==== RECORDS PROVIDED ====

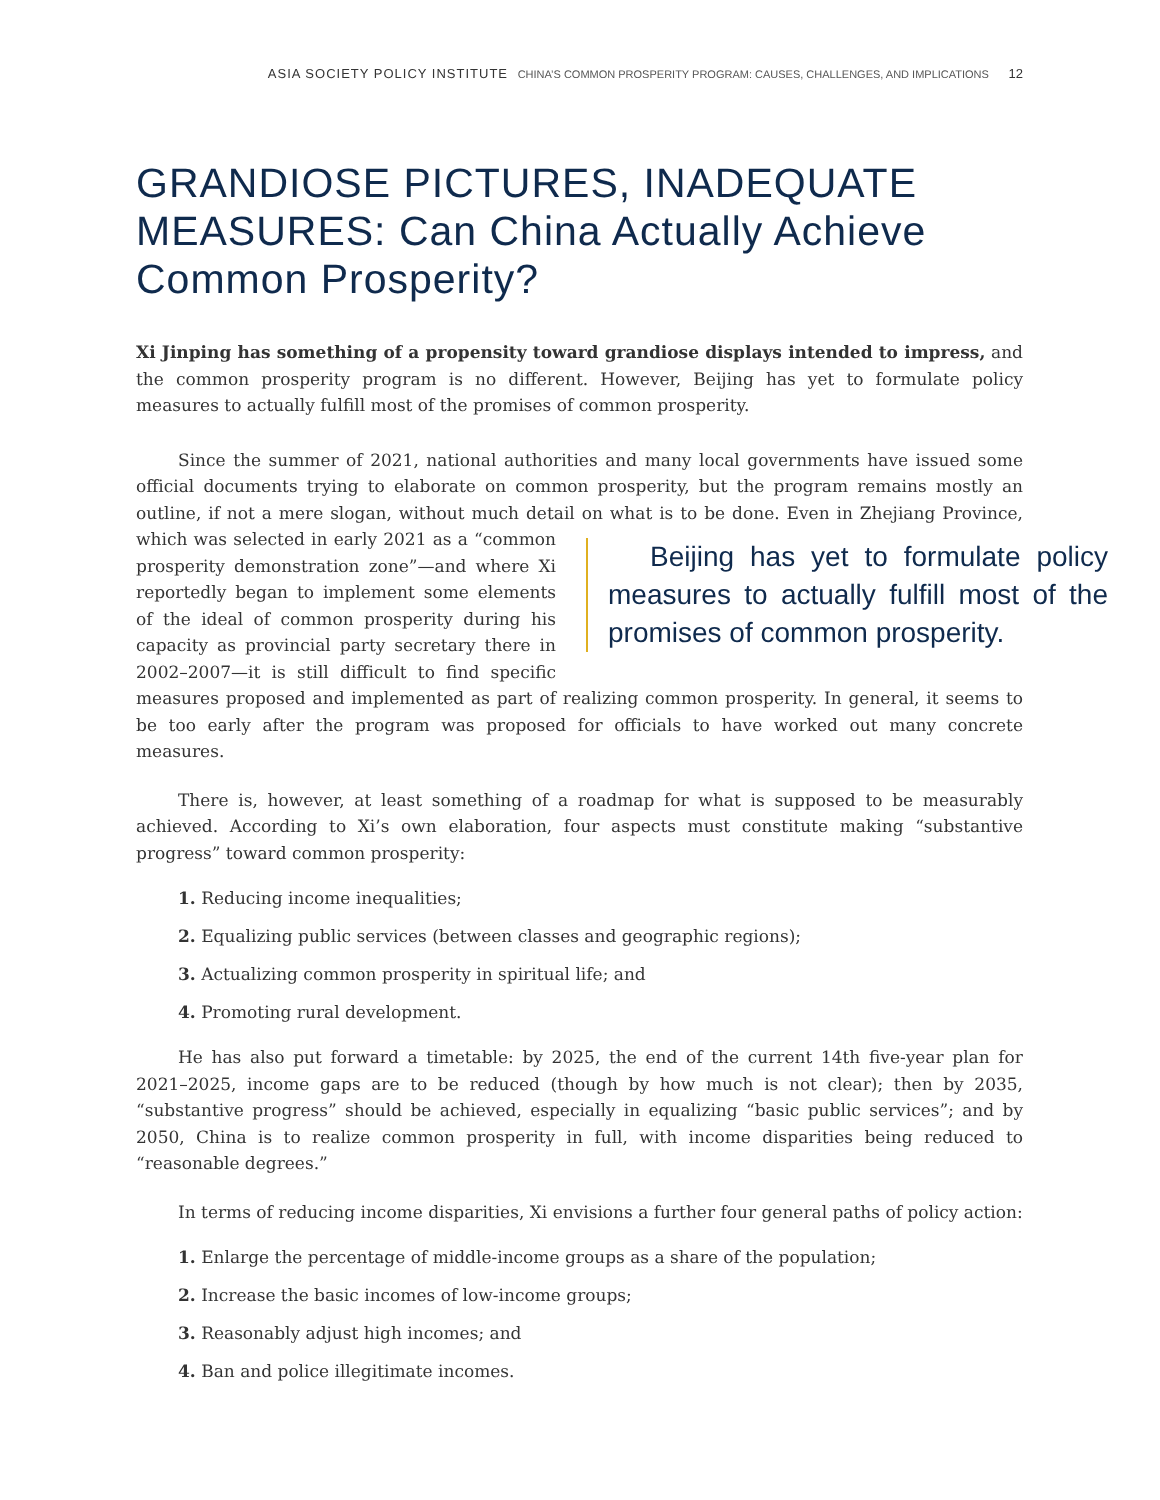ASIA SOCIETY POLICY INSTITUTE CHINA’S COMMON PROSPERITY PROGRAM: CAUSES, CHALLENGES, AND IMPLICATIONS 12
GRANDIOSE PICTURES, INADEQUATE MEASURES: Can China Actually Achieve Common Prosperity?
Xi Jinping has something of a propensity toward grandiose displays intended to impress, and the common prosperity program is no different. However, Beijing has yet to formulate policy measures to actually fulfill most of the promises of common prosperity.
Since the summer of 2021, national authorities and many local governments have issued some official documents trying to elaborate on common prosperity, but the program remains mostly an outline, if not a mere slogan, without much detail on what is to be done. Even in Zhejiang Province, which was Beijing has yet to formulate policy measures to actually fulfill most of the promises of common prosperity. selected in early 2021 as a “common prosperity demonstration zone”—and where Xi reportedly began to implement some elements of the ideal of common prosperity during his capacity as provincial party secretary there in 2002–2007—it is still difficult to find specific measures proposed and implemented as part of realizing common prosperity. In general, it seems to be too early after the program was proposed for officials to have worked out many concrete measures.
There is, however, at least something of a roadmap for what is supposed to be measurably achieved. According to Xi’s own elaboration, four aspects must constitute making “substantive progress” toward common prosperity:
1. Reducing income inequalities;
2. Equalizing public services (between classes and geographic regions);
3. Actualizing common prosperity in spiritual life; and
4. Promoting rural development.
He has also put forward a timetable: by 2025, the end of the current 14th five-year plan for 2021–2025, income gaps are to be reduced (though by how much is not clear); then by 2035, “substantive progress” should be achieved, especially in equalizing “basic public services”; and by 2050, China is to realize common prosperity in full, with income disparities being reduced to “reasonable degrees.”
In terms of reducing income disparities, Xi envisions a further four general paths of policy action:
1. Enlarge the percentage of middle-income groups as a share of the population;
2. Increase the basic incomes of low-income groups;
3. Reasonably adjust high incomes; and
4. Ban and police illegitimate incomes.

====
==== RECORDS PROVIDED ====

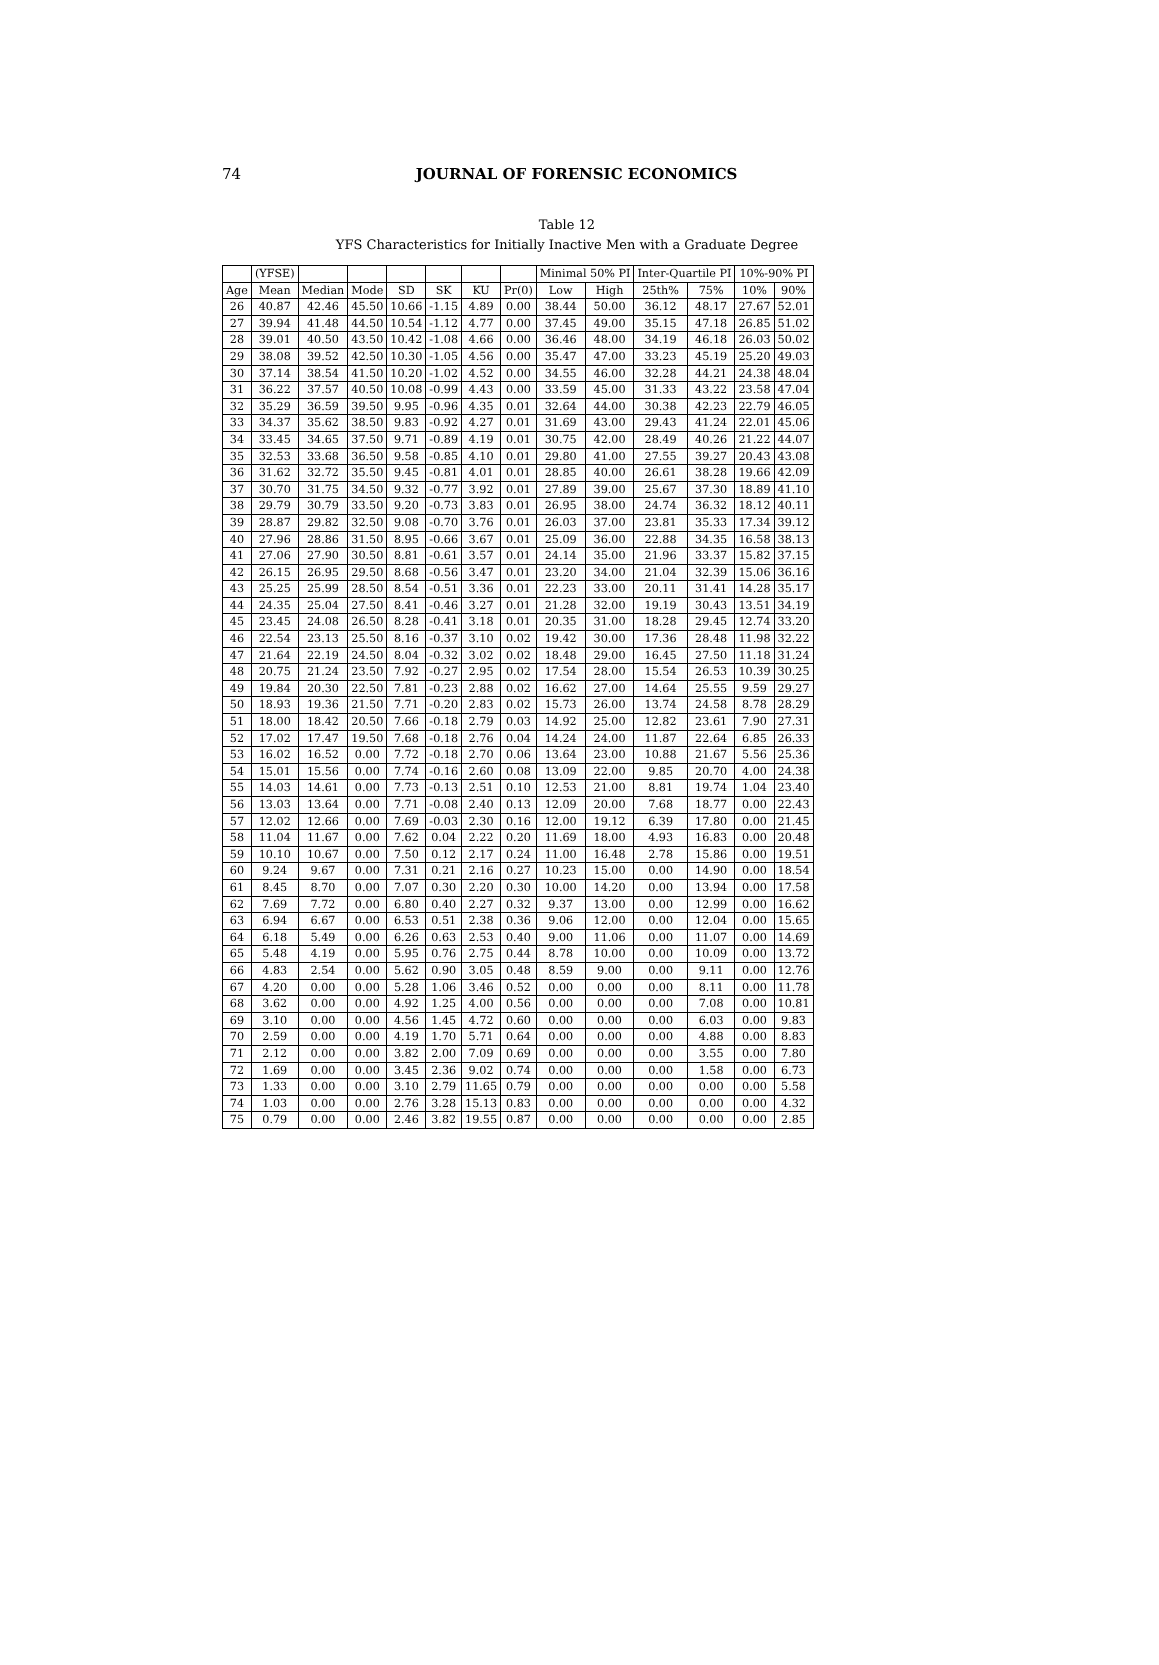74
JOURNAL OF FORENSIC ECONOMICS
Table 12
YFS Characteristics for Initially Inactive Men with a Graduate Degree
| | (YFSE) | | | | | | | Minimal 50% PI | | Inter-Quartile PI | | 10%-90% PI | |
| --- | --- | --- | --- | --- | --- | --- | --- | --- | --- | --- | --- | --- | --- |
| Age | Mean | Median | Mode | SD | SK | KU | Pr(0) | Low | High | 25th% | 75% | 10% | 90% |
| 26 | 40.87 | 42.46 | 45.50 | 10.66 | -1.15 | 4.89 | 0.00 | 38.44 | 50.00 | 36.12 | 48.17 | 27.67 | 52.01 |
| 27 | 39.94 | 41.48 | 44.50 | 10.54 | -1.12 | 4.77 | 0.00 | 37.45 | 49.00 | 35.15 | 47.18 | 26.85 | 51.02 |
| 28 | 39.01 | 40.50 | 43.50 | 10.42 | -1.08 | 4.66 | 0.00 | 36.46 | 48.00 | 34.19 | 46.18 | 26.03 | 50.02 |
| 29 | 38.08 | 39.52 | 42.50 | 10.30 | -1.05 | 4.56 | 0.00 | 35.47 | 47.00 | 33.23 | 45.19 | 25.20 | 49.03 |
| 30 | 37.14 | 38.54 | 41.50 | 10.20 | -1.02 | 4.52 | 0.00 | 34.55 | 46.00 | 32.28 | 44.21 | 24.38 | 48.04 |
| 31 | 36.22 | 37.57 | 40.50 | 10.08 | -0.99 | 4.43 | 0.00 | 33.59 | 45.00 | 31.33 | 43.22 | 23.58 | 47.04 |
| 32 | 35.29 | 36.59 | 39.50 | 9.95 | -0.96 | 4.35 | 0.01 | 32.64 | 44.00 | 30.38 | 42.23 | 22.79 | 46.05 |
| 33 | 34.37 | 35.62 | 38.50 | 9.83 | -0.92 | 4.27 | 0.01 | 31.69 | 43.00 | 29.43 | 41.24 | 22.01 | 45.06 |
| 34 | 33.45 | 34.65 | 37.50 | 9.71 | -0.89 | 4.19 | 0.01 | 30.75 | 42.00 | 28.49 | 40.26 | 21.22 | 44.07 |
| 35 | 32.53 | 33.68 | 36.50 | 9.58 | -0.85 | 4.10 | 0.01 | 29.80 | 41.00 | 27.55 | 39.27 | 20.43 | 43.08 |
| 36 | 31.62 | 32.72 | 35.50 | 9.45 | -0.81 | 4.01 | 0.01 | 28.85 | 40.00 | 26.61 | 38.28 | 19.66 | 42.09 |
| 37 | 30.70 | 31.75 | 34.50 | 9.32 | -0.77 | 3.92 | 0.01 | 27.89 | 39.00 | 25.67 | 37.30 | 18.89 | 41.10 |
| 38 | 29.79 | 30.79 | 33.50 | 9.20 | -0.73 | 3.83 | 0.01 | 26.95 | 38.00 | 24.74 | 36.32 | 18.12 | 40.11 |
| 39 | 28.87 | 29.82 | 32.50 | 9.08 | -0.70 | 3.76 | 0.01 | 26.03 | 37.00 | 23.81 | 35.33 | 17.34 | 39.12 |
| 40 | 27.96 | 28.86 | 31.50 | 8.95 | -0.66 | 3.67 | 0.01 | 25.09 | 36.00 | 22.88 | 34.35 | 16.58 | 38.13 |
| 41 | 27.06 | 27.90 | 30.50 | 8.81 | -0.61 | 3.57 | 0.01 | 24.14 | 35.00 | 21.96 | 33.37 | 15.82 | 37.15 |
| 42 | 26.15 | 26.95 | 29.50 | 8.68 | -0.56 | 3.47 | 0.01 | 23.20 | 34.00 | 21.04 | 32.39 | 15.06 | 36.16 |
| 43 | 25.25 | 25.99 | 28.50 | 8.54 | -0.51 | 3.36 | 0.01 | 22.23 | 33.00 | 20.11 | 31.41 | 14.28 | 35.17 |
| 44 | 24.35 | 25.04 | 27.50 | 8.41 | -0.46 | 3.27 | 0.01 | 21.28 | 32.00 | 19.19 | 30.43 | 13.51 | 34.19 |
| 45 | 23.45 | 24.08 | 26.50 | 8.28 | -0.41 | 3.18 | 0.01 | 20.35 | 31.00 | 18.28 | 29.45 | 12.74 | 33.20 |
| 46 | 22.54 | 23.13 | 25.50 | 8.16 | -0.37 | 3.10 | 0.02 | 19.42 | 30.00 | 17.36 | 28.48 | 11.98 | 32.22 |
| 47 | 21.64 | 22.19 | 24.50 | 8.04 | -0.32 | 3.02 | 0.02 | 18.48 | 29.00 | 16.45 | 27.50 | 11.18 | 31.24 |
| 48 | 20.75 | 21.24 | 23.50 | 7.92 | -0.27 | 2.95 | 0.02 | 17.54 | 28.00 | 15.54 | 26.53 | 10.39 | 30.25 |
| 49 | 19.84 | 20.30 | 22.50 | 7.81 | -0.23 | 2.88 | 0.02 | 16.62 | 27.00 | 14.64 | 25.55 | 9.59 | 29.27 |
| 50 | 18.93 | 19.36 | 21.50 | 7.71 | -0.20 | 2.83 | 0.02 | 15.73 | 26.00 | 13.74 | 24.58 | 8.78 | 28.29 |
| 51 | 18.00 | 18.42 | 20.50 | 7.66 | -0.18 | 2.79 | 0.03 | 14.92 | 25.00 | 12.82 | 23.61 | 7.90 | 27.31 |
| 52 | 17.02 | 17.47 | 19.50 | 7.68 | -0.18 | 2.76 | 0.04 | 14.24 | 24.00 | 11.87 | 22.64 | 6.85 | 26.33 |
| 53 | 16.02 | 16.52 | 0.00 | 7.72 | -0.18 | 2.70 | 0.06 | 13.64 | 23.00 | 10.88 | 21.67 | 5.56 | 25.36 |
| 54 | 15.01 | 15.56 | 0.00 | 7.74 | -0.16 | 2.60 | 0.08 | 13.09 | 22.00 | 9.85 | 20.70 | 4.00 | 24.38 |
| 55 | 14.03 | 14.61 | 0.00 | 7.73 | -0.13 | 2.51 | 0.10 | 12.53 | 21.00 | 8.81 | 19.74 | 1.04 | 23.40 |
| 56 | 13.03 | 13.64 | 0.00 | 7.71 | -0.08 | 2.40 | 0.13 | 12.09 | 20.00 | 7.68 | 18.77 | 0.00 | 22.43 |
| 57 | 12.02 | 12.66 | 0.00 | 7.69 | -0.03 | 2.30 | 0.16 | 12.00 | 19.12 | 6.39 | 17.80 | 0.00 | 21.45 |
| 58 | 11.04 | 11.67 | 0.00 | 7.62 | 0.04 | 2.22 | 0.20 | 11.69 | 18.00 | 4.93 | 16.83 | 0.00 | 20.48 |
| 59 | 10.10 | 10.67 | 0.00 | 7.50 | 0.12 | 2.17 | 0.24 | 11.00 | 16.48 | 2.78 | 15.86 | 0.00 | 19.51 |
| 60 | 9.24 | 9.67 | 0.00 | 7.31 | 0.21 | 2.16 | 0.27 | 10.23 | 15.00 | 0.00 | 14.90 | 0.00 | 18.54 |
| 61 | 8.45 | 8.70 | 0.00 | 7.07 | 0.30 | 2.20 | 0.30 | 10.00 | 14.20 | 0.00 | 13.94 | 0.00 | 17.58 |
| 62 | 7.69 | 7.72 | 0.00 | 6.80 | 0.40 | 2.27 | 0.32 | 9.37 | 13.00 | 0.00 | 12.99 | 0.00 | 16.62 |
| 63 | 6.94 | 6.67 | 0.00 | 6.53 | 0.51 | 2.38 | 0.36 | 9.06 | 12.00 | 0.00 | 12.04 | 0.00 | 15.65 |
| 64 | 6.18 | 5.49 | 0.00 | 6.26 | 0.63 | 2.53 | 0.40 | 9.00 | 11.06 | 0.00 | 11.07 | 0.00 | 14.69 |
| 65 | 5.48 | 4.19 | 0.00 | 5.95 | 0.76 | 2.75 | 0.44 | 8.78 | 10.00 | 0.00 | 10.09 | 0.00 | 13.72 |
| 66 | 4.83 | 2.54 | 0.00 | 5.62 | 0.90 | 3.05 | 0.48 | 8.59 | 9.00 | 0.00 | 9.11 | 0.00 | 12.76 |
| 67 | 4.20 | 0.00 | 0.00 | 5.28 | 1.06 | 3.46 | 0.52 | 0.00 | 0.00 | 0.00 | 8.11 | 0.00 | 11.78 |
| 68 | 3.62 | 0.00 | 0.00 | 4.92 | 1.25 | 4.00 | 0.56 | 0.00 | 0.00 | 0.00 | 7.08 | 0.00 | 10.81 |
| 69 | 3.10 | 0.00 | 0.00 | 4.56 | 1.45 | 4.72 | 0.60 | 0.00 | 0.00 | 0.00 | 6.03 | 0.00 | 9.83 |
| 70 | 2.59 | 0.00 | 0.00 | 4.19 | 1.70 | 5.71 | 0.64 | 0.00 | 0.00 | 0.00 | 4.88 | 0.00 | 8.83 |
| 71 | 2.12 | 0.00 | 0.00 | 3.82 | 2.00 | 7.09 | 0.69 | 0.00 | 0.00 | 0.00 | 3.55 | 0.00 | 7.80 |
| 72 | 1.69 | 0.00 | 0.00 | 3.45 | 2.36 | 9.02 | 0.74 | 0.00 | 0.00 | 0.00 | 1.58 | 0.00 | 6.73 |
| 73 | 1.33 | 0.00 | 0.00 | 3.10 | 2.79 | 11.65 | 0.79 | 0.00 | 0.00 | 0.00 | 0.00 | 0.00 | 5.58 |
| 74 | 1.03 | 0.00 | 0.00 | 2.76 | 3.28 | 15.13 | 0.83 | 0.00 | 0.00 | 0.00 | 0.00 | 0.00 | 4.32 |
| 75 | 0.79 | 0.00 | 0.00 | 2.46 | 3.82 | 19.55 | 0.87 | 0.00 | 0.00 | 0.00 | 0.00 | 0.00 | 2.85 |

====

Copy exactly the part of the material above that opens with the line containing "ASIA SOCIETY POLICY" and closes with the line containing "GRANDIOSE PICTURES, INADEQUATE", ends included. Drop the images.

__FINAL ANSWER__
ASIA SOCIETY POLICY INSTITUTE CHINA’S COMMON PROSPERITY PROGRAM: CAUSES, CHALLENGES, AND IMPLICATIONS 12
GRANDIOSE PICTURES, INADEQUATE MEASURES: Can China Actually Achieve Common Prosperity?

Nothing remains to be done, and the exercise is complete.